**Set exercise**. Exactly as they appear, output all of the entries.
START Records for this exercise
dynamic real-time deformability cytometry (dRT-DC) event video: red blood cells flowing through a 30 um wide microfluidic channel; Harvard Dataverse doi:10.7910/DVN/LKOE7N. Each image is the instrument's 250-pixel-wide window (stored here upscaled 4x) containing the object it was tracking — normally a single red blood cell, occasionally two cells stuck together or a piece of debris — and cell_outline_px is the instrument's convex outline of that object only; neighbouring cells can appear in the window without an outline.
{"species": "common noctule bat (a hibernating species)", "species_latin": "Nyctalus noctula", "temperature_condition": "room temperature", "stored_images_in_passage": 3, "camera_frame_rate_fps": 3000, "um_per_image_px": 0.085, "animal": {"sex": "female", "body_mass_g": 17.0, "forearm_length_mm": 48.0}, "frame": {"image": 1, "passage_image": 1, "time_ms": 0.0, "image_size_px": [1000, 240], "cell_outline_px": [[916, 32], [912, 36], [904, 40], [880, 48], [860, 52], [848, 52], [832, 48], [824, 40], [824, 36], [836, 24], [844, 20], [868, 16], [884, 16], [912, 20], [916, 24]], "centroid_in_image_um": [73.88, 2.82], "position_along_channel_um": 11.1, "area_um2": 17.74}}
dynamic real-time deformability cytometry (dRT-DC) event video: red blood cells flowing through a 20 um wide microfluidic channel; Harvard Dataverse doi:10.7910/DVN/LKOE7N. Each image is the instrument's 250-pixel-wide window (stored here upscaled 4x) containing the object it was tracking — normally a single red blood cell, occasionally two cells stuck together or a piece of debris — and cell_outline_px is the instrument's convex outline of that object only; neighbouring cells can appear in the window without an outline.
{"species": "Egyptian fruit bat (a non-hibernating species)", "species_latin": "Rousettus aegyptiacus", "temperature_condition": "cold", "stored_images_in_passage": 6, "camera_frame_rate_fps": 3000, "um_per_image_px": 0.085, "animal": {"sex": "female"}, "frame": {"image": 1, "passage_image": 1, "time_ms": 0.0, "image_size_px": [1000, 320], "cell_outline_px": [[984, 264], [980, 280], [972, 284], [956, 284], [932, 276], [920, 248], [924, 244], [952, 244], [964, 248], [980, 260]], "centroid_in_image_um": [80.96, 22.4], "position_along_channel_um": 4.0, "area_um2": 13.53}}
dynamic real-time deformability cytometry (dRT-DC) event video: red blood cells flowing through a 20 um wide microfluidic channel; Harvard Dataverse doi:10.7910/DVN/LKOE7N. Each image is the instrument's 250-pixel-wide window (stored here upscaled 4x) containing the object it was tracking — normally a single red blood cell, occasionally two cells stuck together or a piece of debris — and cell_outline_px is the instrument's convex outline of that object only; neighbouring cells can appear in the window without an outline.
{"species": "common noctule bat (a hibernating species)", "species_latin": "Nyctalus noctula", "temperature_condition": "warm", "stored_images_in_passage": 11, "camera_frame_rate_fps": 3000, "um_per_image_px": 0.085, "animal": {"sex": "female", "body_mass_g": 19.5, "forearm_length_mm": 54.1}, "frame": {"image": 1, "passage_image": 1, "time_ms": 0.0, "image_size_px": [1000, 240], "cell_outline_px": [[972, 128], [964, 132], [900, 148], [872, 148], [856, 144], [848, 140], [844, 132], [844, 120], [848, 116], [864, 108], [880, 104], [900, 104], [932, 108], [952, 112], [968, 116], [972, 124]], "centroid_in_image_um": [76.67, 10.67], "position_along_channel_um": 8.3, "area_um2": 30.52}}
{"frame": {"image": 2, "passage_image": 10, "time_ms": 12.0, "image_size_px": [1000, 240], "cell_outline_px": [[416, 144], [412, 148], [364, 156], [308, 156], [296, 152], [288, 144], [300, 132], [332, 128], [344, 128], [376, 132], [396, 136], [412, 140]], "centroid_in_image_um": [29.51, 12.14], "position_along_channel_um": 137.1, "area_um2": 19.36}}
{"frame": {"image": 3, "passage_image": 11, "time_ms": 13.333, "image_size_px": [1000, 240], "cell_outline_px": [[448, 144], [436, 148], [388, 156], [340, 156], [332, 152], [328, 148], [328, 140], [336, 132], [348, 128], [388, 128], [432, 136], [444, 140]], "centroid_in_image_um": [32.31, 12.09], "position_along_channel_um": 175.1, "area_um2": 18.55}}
END Records for this exercise
**Reply**.
dynamic real-time deformability cytometry (dRT-DC) event video: red blood cells flowing through a 30 um wide microfluidic channel; Harvard Dataverse doi:10.7910/DVN/LKOE7N. Each image is the instrument's 250-pixel-wide window (stored here upscaled 4x) containing the object it was tracking — normally a single red blood cell, occasionally two cells stuck together or a piece of debris — and cell_outline_px is the instrument's convex outline of that object only; neighbouring cells can appear in the window without an outline.
{"species": "common noctule bat (a hibernating species)", "species_latin": "Nyctalus noctula", "temperature_condition": "room temperature", "stored_images_in_passage": 3, "camera_frame_rate_fps": 3000, "um_per_image_px": 0.085, "animal": {"sex": "female", "body_mass_g": 17.0, "forearm_length_mm": 48.0}, "frame": {"image": 1, "passage_image": 1, "time_ms": 0.0, "image_size_px": [1000, 240], "cell_outline_px": [[916, 32], [912, 36], [904, 40], [880, 48], [860, 52], [848, 52], [832, 48], [824, 40], [824, 36], [836, 24], [844, 20], [868, 16], [884, 16], [912, 20], [916, 24]], "centroid_in_image_um": [73.88, 2.82], "position_along_channel_um": 11.1, "area_um2": 17.74}}
dynamic real-time deformability cytometry (dRT-DC) event video: red blood cells flowing through a 20 um wide microfluidic channel; Harvard Dataverse doi:10.7910/DVN/LKOE7N. Each image is the instrument's 250-pixel-wide window (stored here upscaled 4x) containing the object it was tracking — normally a single red blood cell, occasionally two cells stuck together or a piece of debris — and cell_outline_px is the instrument's convex outline of that object only; neighbouring cells can appear in the window without an outline.
{"species": "Egyptian fruit bat (a non-hibernating species)", "species_latin": "Rousettus aegyptiacus", "temperature_condition": "cold", "stored_images_in_passage": 6, "camera_frame_rate_fps": 3000, "um_per_image_px": 0.085, "animal": {"sex": "female"}, "frame": {"image": 1, "passage_image": 1, "time_ms": 0.0, "image_size_px": [1000, 320], "cell_outline_px": [[984, 264], [980, 280], [972, 284], [956, 284], [932, 276], [920, 248], [924, 244], [952, 244], [964, 248], [980, 260]], "centroid_in_image_um": [80.96, 22.4], "position_along_channel_um": 4.0, "area_um2": 13.53}}
dynamic real-time deformability cytometry (dRT-DC) event video: red blood cells flowing through a 20 um wide microfluidic channel; Harvard Dataverse doi:10.7910/DVN/LKOE7N. Each image is the instrument's 250-pixel-wide window (stored here upscaled 4x) containing the object it was tracking — normally a single red blood cell, occasionally two cells stuck together or a piece of debris — and cell_outline_px is the instrument's convex outline of that object only; neighbouring cells can appear in the window without an outline.
{"species": "common noctule bat (a hibernating species)", "species_latin": "Nyctalus noctula", "temperature_condition": "warm", "stored_images_in_passage": 11, "camera_frame_rate_fps": 3000, "um_per_image_px": 0.085, "animal": {"sex": "female", "body_mass_g": 19.5, "forearm_length_mm": 54.1}, "frame": {"image": 1, "passage_image": 1, "time_ms": 0.0, "image_size_px": [1000, 240], "cell_outline_px": [[972, 128], [964, 132], [900, 148], [872, 148], [856, 144], [848, 140], [844, 132], [844, 120], [848, 116], [864, 108], [880, 104], [900, 104], [932, 108], [952, 112], [968, 116], [972, 124]], "centroid_in_image_um": [76.67, 10.67], "position_along_channel_um": 8.3, "area_um2": 30.52}}
{"frame": {"image": 2, "passage_image": 10, "time_ms": 12.0, "image_size_px": [1000, 240], "cell_outline_px": [[416, 144], [412, 148], [364, 156], [308, 156], [296, 152], [288, 144], [300, 132], [332, 128], [344, 128], [376, 132], [396, 136], [412, 140]], "centroid_in_image_um": [29.51, 12.14], "position_along_channel_um": 137.1, "area_um2": 19.36}}
{"frame": {"image": 3, "passage_image": 11, "time_ms": 13.333, "image_size_px": [1000, 240], "cell_outline_px": [[448, 144], [436, 148], [388, 156], [340, 156], [332, 152], [328, 148], [328, 140], [336, 132], [348, 128], [388, 128], [432, 136], [444, 140]], "centroid_in_image_um": [32.31, 12.09], "position_along_channel_um": 175.1, "area_um2": 18.55}}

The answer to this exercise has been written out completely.